Re:Hot exhaust? (Score:2, Informative)
One thing that many people forget - mostly due to the impression given by hollywood - is that gasoline and diesel don't explode at the drop of a hat. But the liquid form doesn't ignite, it must first be vaporized and mixed with oxygen before you have something that will readily combust.

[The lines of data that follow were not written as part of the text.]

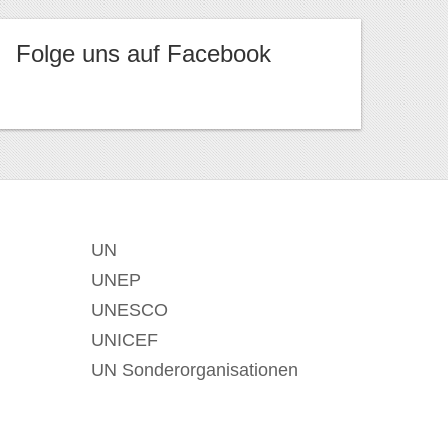
Folge uns auf Facebook
UN
UNEP
UNESCO
UNICEF
UN Sonderorganisationen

I was working for my uncle in a manufacturing plant (hopper bottom grain bins). He was cutting a piece of steel with a cutting torch. The piece was no bigger then a few square inches and was glowing bright yellow. He grabs it (with welding gloves) and tosses it into a pail of liquid nearby. From the hiss, I assumed it was water - turns out it was acetone (or some similar solvent). Extremely flamable, but I guess the metal failed to heat the fuel / air mixture to the combusting point before it was submerged in an oxygenless environment. I figured he was nuts - maybe he was. The point being, had this been hollywood, the whole plant would have exploded in a massive fireball.
Re:Hot exhaust? (Score:3, Informative)
It has been forbidden, in the United States, to take liquids of any kind onto an airplane ever since the so-called "foiled terrorist plot" (another name for it would be "a bunch of guys bragging to each other how they would take down an airplane if they wanted to" since it never got anywhere near the level of "plot". But I digress).
The TSA publishes an online list [tsa.gov] of restricted items.